# THE PROBLEM
The listing that follows should be copied in full and exactly, with no pictures.

____

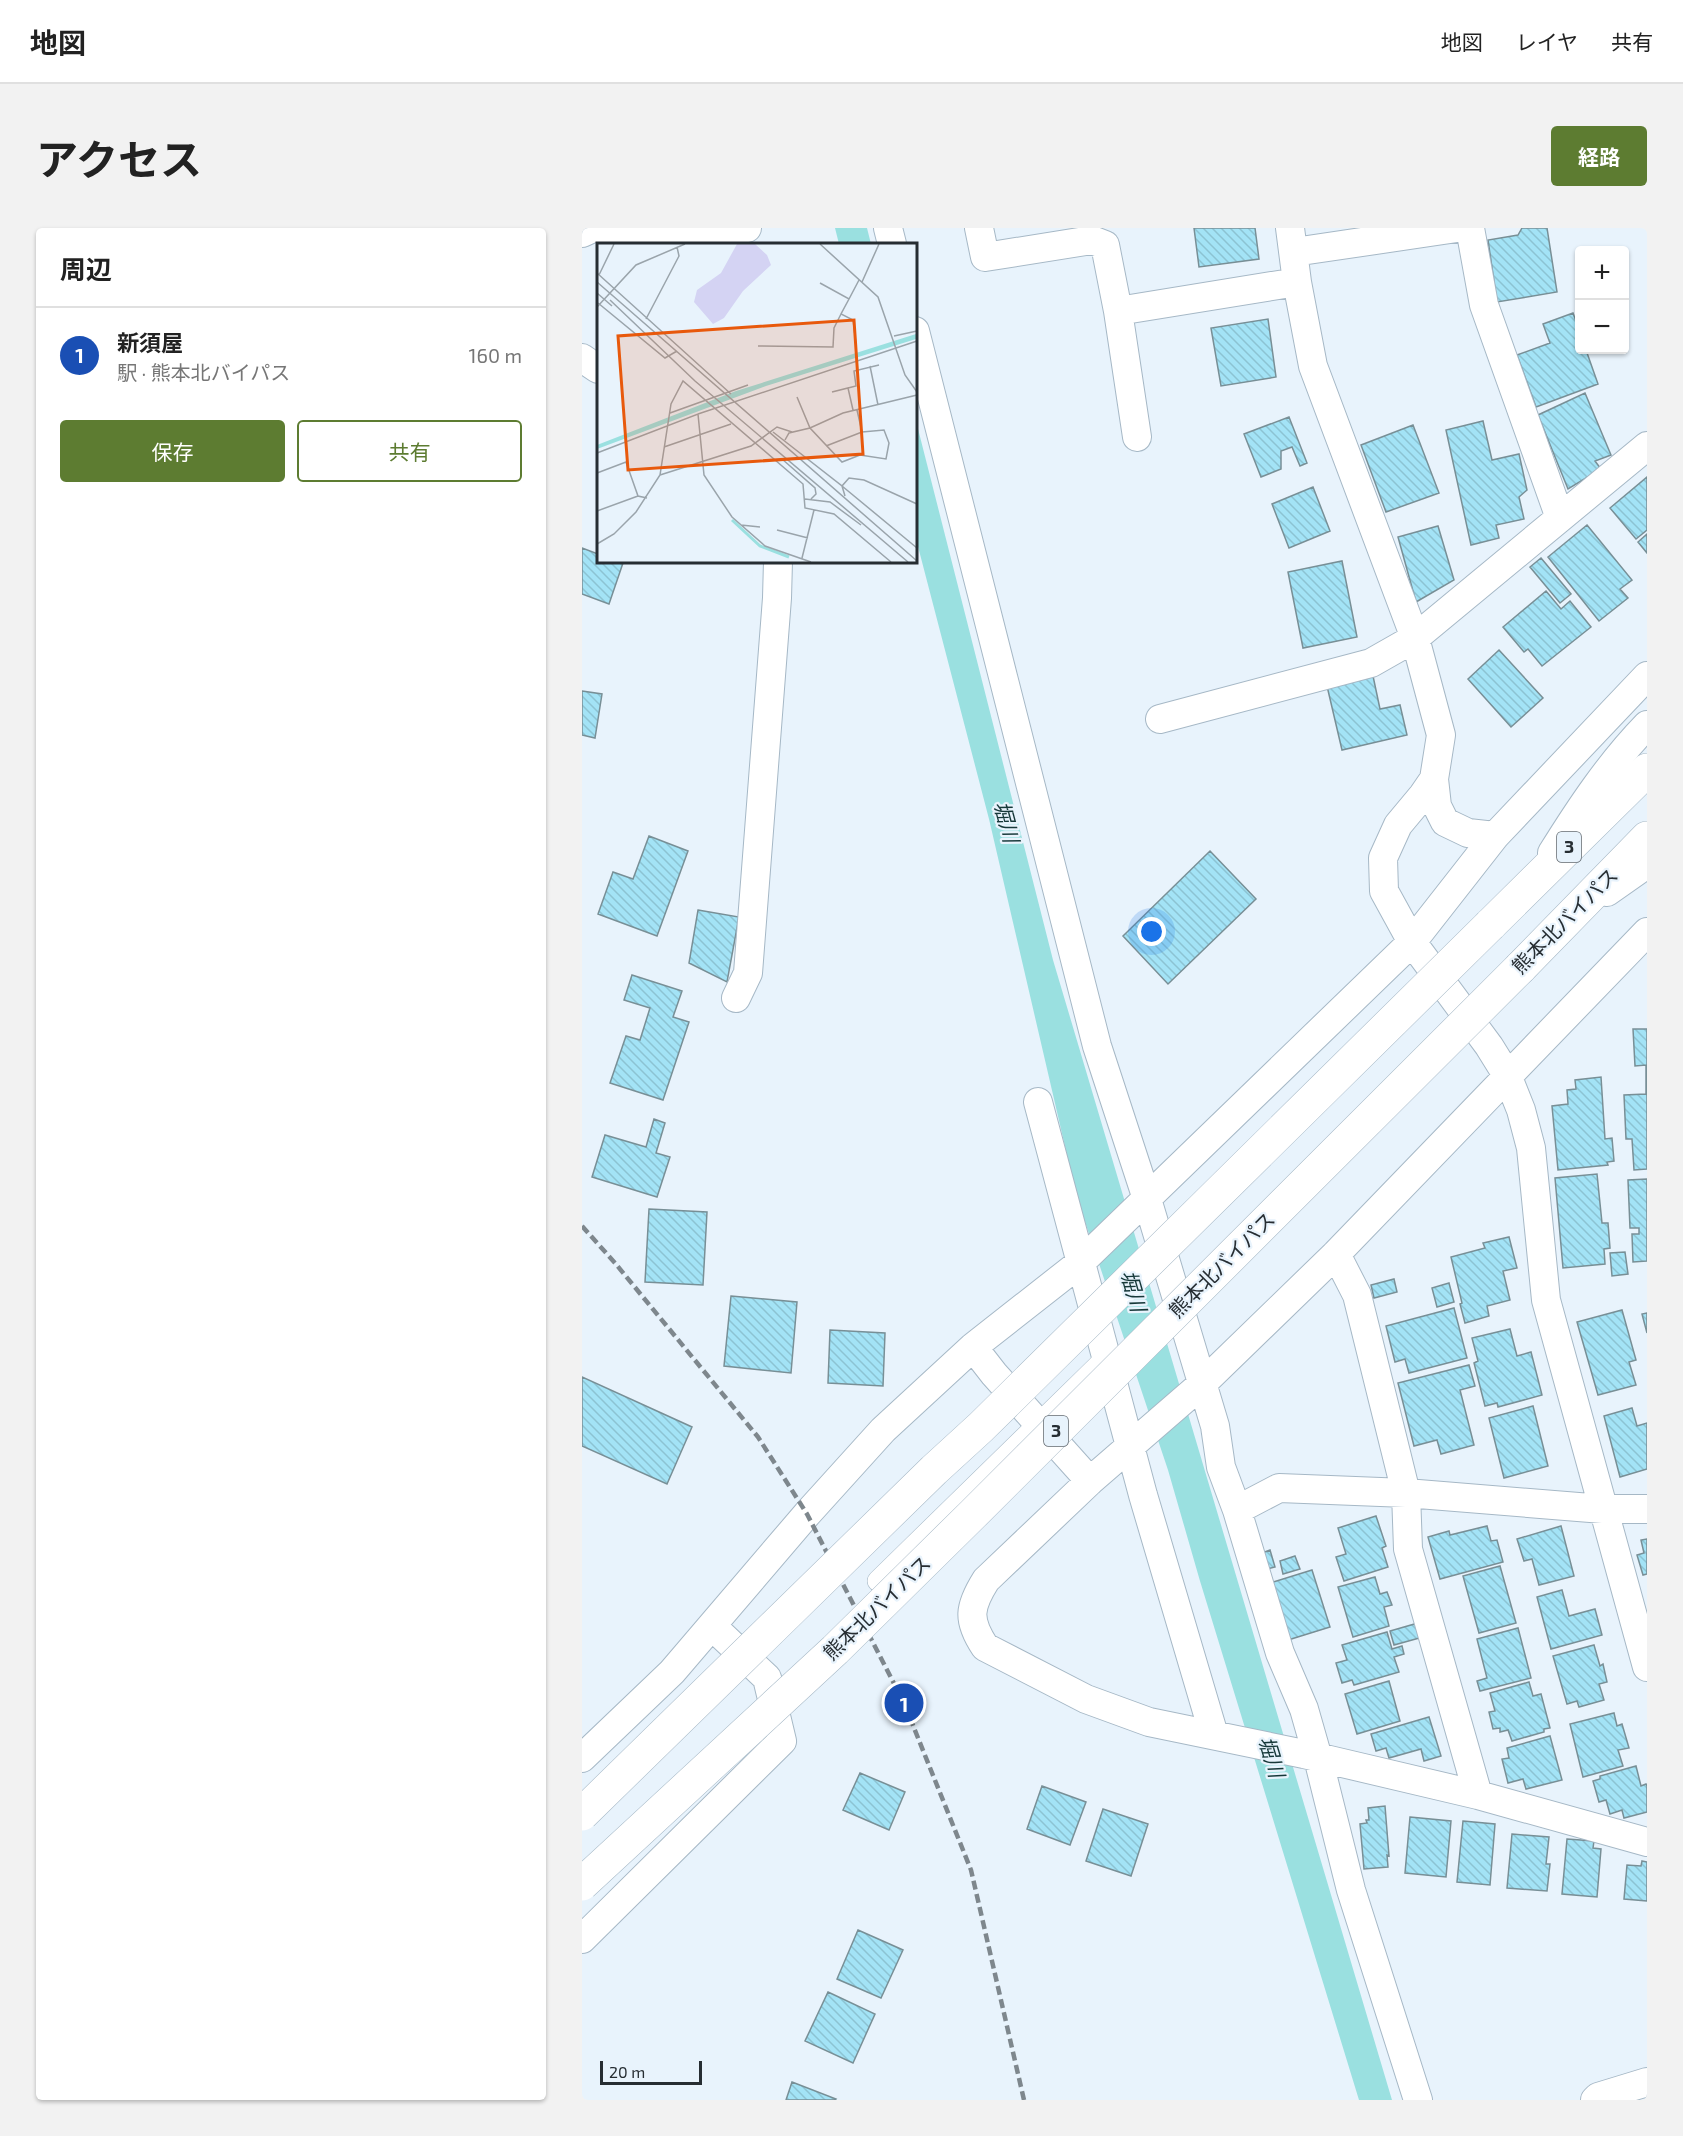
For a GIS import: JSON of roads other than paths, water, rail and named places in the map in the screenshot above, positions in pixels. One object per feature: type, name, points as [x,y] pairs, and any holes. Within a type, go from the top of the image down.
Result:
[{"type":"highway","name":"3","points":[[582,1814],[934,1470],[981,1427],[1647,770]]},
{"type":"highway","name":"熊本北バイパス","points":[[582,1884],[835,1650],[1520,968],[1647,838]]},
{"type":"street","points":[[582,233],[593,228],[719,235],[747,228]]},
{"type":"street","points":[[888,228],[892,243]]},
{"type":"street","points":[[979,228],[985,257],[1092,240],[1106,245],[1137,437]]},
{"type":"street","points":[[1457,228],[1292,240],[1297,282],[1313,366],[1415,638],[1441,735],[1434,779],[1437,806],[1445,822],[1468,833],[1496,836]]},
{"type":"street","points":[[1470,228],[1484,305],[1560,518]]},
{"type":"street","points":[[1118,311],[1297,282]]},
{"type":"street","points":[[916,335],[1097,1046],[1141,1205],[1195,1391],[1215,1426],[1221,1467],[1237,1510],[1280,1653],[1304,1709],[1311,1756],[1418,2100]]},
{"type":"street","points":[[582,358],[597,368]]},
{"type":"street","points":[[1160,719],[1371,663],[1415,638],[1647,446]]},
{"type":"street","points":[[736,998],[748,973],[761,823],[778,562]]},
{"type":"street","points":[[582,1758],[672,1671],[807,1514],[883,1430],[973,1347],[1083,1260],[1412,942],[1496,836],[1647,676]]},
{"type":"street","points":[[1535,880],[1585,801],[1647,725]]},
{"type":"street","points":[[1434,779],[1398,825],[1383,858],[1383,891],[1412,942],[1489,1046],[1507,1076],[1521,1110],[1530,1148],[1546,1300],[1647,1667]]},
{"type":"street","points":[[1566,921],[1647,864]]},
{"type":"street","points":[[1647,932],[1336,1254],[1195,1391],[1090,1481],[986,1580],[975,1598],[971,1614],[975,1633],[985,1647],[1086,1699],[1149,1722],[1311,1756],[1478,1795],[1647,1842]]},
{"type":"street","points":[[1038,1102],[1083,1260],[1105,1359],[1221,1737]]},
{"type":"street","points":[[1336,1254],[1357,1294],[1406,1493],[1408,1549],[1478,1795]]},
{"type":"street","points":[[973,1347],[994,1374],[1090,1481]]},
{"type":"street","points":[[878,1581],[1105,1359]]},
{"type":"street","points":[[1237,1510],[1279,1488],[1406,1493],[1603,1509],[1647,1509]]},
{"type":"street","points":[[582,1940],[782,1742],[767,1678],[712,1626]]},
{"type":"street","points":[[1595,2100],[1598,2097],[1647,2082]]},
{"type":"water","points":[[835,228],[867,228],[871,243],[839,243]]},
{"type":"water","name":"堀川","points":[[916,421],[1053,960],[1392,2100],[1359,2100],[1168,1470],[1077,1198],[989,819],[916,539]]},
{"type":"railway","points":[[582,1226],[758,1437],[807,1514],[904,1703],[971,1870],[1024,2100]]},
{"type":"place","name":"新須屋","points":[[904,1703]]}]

____

# TASK SOLUTION
For a GIS import: JSON of roads other than paths, water, rail and named places in the map in the screenshot above, positions in pixels. One object per feature: type, name, points as [x,y] pairs, and any holes. Within a type, go from the top of the image down.
Result:
[{"type":"highway","name":"3","points":[[582,1814],[934,1470],[981,1427],[1647,770]]},
{"type":"highway","name":"熊本北バイパス","points":[[582,1884],[835,1650],[1520,968],[1647,838]]},
{"type":"street","points":[[582,233],[593,228],[719,235],[747,228]]},
{"type":"street","points":[[888,228],[892,243]]},
{"type":"street","points":[[979,228],[985,257],[1092,240],[1106,245],[1137,437]]},
{"type":"street","points":[[1457,228],[1292,240],[1297,282],[1313,366],[1415,638],[1441,735],[1434,779],[1437,806],[1445,822],[1468,833],[1496,836]]},
{"type":"street","points":[[1470,228],[1484,305],[1560,518]]},
{"type":"street","points":[[1118,311],[1297,282]]},
{"type":"street","points":[[916,335],[1097,1046],[1141,1205],[1195,1391],[1215,1426],[1221,1467],[1237,1510],[1280,1653],[1304,1709],[1311,1756],[1418,2100]]},
{"type":"street","points":[[582,358],[597,368]]},
{"type":"street","points":[[1160,719],[1371,663],[1415,638],[1647,446]]},
{"type":"street","points":[[736,998],[748,973],[761,823],[778,562]]},
{"type":"street","points":[[582,1758],[672,1671],[807,1514],[883,1430],[973,1347],[1083,1260],[1412,942],[1496,836],[1647,676]]},
{"type":"street","points":[[1535,880],[1585,801],[1647,725]]},
{"type":"street","points":[[1434,779],[1398,825],[1383,858],[1383,891],[1412,942],[1489,1046],[1507,1076],[1521,1110],[1530,1148],[1546,1300],[1647,1667]]},
{"type":"street","points":[[1566,921],[1647,864]]},
{"type":"street","points":[[1647,932],[1336,1254],[1195,1391],[1090,1481],[986,1580],[975,1598],[971,1614],[975,1633],[985,1647],[1086,1699],[1149,1722],[1311,1756],[1478,1795],[1647,1842]]},
{"type":"street","points":[[1038,1102],[1083,1260],[1105,1359],[1221,1737]]},
{"type":"street","points":[[1336,1254],[1357,1294],[1406,1493],[1408,1549],[1478,1795]]},
{"type":"street","points":[[973,1347],[994,1374],[1090,1481]]},
{"type":"street","points":[[878,1581],[1105,1359]]},
{"type":"street","points":[[1237,1510],[1279,1488],[1406,1493],[1603,1509],[1647,1509]]},
{"type":"street","points":[[582,1940],[782,1742],[767,1678],[712,1626]]},
{"type":"street","points":[[1595,2100],[1598,2097],[1647,2082]]},
{"type":"water","points":[[835,228],[867,228],[871,243],[839,243]]},
{"type":"water","name":"堀川","points":[[916,421],[1053,960],[1392,2100],[1359,2100],[1168,1470],[1077,1198],[989,819],[916,539]]},
{"type":"railway","points":[[582,1226],[758,1437],[807,1514],[904,1703],[971,1870],[1024,2100]]},
{"type":"place","name":"新須屋","points":[[904,1703]]}]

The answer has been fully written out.